Contributions to Profit The 40-40-20 Rule
There's a rule in direct marketing that states: In order to positively impact the success of a direct marketing business, concentrate 40 percent of your efforts on list analysis and selection, 40 percent on offer (merchandise and promotions), and 20 percent on creative development.
As it plays out in many catalog companies, there's a disproportionate effort placed on the creative process. Obviously, your creative is the vehicle that reaches the consumer, sets the tone for your brand and your company, and drives the selling process. After all, if you have only one chance to make an impression, your creative has to be perfect, right?
In my career, I've seen some super-ugly catalogs, direct mail pieces and even Web sites that've been cash cows. And, I've seen stunningly beautiful creative jobs sink like stones. There are a couple reasons:
1. It doesn't matter how beautiful your catalog is; it's only a sales tool. Your catalog has to be your salesperson. And just like any sales process, it has to provide enough information to allow the reader to make a buying decision. It has to be persuasive, answer objections in advance and make an offer that can't be turned down. It doesn't have to be pretty; it just has to sell.

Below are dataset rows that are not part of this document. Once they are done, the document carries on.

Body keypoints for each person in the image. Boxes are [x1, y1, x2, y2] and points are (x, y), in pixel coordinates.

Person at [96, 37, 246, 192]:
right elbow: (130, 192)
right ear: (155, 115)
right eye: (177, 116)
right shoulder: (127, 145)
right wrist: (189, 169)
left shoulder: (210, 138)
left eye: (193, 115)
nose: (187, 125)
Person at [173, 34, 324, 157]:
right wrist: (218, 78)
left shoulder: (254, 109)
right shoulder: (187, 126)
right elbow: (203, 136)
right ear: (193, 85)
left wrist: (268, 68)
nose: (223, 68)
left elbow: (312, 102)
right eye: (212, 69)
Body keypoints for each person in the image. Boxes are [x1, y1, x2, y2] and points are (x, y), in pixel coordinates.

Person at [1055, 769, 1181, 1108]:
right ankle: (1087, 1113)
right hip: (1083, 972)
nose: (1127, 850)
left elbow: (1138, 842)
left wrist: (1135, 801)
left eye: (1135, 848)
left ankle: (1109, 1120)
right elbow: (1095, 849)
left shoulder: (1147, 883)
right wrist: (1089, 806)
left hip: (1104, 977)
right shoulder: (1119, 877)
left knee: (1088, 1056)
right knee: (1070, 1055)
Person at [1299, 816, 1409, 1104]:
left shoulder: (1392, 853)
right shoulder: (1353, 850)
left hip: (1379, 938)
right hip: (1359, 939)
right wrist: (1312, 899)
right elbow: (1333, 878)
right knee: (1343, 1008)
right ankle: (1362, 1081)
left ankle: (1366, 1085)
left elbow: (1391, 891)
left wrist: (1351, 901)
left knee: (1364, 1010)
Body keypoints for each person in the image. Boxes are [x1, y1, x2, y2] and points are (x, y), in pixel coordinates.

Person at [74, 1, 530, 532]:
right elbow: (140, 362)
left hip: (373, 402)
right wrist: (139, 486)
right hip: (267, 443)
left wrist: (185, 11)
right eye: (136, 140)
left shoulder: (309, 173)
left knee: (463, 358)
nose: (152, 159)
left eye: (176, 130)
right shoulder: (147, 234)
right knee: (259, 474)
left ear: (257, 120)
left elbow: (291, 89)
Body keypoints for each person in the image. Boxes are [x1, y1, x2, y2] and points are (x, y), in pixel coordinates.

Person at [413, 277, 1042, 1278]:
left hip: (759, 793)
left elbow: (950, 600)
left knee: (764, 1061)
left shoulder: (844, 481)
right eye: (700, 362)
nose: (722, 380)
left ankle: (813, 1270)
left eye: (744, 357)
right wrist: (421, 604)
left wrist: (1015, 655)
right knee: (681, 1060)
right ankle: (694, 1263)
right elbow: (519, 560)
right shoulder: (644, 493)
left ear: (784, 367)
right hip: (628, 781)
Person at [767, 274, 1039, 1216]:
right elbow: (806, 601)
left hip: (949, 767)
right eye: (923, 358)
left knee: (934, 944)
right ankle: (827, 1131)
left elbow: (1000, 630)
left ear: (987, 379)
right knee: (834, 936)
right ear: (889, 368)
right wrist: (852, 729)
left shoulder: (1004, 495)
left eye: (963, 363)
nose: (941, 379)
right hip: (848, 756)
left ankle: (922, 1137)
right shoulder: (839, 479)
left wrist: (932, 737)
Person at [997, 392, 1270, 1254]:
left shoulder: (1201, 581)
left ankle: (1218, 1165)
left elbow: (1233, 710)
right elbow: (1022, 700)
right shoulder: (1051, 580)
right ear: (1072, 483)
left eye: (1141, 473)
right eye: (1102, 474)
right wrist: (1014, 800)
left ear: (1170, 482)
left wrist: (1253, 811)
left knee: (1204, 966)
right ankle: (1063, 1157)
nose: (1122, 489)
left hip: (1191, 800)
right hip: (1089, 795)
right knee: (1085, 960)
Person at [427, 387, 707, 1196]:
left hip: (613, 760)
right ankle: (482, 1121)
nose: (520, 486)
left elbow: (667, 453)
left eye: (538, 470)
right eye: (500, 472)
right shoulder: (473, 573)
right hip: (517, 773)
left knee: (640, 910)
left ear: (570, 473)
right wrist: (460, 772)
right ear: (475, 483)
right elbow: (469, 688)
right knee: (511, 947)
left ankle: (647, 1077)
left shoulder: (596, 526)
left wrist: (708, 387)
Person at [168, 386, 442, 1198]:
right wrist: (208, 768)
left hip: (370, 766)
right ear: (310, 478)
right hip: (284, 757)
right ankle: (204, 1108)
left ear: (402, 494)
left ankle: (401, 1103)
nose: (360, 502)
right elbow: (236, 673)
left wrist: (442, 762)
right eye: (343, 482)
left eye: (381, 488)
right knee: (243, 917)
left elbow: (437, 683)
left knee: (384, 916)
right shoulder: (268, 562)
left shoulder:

2. The top catalog companies know how to brand, but first, they know how to sell. As a philosophy, they see their catalogs as strategic tools to connect customers and prospects with merchandise.
3. Sell cost-effectively. There's a fine balance between your catalog cost and overall contribution to profits. The more you spend on catalog creative, the harder it is to break even on your mailings.
Many companies see their creative as their calling cards. But the true experts in catalog marketing know that by banking on "good creative" to drive business, you're putting the cart before the proverbial horse.